(Saved data entries)

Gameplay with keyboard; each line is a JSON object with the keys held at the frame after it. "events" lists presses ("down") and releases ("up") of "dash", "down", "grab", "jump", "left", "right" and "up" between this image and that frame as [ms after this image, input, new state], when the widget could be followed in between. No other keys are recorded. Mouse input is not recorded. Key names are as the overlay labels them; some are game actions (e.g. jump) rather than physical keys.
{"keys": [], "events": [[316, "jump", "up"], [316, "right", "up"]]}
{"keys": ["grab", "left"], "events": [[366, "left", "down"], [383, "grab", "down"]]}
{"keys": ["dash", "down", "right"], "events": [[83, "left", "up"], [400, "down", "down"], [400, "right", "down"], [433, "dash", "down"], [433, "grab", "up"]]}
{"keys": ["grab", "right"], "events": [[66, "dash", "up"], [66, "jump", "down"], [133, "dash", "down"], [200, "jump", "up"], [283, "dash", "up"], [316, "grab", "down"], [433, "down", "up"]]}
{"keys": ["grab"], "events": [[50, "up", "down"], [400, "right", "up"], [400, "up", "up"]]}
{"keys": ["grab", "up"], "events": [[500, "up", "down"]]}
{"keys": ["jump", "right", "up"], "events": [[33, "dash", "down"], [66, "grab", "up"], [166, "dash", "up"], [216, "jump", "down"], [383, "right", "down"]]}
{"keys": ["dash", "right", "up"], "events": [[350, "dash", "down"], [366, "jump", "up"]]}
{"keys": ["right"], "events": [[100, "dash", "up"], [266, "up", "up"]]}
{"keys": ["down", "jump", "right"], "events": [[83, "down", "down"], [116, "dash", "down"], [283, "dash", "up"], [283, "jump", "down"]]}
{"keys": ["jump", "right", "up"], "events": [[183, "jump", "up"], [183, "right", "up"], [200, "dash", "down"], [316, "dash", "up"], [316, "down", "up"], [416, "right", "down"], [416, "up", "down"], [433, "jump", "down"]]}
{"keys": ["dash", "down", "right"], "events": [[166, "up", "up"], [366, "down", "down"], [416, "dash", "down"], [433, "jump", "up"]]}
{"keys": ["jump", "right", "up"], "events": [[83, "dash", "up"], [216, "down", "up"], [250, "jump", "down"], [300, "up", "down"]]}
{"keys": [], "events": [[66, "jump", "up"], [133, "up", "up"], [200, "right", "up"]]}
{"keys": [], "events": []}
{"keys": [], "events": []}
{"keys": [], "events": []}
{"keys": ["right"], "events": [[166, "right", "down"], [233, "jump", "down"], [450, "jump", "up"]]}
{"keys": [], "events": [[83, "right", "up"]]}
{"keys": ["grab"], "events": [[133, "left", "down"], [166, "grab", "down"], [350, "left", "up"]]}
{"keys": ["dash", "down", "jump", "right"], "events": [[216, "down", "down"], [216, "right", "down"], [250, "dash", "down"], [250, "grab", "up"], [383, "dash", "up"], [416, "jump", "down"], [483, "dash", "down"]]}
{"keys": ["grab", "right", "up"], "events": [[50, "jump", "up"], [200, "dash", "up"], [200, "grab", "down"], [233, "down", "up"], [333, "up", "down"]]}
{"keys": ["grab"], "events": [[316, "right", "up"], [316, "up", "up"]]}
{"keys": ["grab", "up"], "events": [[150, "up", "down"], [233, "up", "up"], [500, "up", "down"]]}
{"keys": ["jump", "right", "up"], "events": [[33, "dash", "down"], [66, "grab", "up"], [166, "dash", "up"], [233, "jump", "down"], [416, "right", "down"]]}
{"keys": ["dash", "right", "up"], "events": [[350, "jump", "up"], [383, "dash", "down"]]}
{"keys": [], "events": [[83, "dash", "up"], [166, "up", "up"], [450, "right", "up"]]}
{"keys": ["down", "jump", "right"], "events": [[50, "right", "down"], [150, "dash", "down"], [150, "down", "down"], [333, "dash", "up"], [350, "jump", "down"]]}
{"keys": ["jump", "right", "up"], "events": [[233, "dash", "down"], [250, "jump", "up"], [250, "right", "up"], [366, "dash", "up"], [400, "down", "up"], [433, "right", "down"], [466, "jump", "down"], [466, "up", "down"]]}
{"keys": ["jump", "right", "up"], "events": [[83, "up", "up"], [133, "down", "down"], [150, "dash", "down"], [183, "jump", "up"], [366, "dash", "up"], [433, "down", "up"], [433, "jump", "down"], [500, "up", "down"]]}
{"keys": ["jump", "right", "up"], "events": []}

WHAT THE TASK REQUIRES: Write all the data out again, exactly.

ANSWER FOR THIS EXERCISE:
Gameplay with keyboard; each line is a JSON object with the keys held at the frame after it. "events" lists presses ("down") and releases ("up") of "dash", "down", "grab", "jump", "left", "right" and "up" between this image and that frame as [ms after this image, input, new state], when the widget could be followed in between. No other keys are recorded. Mouse input is not recorded. Key names are as the overlay labels them; some are game actions (e.g. jump) rather than physical keys.
{"keys": [], "events": [[316, "jump", "up"], [316, "right", "up"]]}
{"keys": ["grab", "left"], "events": [[366, "left", "down"], [383, "grab", "down"]]}
{"keys": ["dash", "down", "right"], "events": [[83, "left", "up"], [400, "down", "down"], [400, "right", "down"], [433, "dash", "down"], [433, "grab", "up"]]}
{"keys": ["grab", "right"], "events": [[66, "dash", "up"], [66, "jump", "down"], [133, "dash", "down"], [200, "jump", "up"], [283, "dash", "up"], [316, "grab", "down"], [433, "down", "up"]]}
{"keys": ["grab"], "events": [[50, "up", "down"], [400, "right", "up"], [400, "up", "up"]]}
{"keys": ["grab", "up"], "events": [[500, "up", "down"]]}
{"keys": ["jump", "right", "up"], "events": [[33, "dash", "down"], [66, "grab", "up"], [166, "dash", "up"], [216, "jump", "down"], [383, "right", "down"]]}
{"keys": ["dash", "right", "up"], "events": [[350, "dash", "down"], [366, "jump", "up"]]}
{"keys": ["right"], "events": [[100, "dash", "up"], [266, "up", "up"]]}
{"keys": ["down", "jump", "right"], "events": [[83, "down", "down"], [116, "dash", "down"], [283, "dash", "up"], [283, "jump", "down"]]}
{"keys": ["jump", "right", "up"], "events": [[183, "jump", "up"], [183, "right", "up"], [200, "dash", "down"], [316, "dash", "up"], [316, "down", "up"], [416, "right", "down"], [416, "up", "down"], [433, "jump", "down"]]}
{"keys": ["dash", "down", "right"], "events": [[166, "up", "up"], [366, "down", "down"], [416, "dash", "down"], [433, "jump", "up"]]}
{"keys": ["jump", "right", "up"], "events": [[83, "dash", "up"], [216, "down", "up"], [250, "jump", "down"], [300, "up", "down"]]}
{"keys": [], "events": [[66, "jump", "up"], [133, "up", "up"], [200, "right", "up"]]}
{"keys": [], "events": []}
{"keys": [], "events": []}
{"keys": [], "events": []}
{"keys": ["right"], "events": [[166, "right", "down"], [233, "jump", "down"], [450, "jump", "up"]]}
{"keys": [], "events": [[83, "right", "up"]]}
{"keys": ["grab"], "events": [[133, "left", "down"], [166, "grab", "down"], [350, "left", "up"]]}
{"keys": ["dash", "down", "jump", "right"], "events": [[216, "down", "down"], [216, "right", "down"], [250, "dash", "down"], [250, "grab", "up"], [383, "dash", "up"], [416, "jump", "down"], [483, "dash", "down"]]}
{"keys": ["grab", "right", "up"], "events": [[50, "jump", "up"], [200, "dash", "up"], [200, "grab", "down"], [233, "down", "up"], [333, "up", "down"]]}
{"keys": ["grab"], "events": [[316, "right", "up"], [316, "up", "up"]]}
{"keys": ["grab", "up"], "events": [[150, "up", "down"], [233, "up", "up"], [500, "up", "down"]]}
{"keys": ["jump", "right", "up"], "events": [[33, "dash", "down"], [66, "grab", "up"], [166, "dash", "up"], [233, "jump", "down"], [416, "right", "down"]]}
{"keys": ["dash", "right", "up"], "events": [[350, "jump", "up"], [383, "dash", "down"]]}
{"keys": [], "events": [[83, "dash", "up"], [166, "up", "up"], [450, "right", "up"]]}
{"keys": ["down", "jump", "right"], "events": [[50, "right", "down"], [150, "dash", "down"], [150, "down", "down"], [333, "dash", "up"], [350, "jump", "down"]]}
{"keys": ["jump", "right", "up"], "events": [[233, "dash", "down"], [250, "jump", "up"], [250, "right", "up"], [366, "dash", "up"], [400, "down", "up"], [433, "right", "down"], [466, "jump", "down"], [466, "up", "down"]]}
{"keys": ["jump", "right", "up"], "events": [[83, "up", "up"], [133, "down", "down"], [150, "dash", "down"], [183, "jump", "up"], [366, "dash", "up"], [433, "down", "up"], [433, "jump", "down"], [500, "up", "down"]]}
{"keys": ["jump", "right", "up"], "events": []}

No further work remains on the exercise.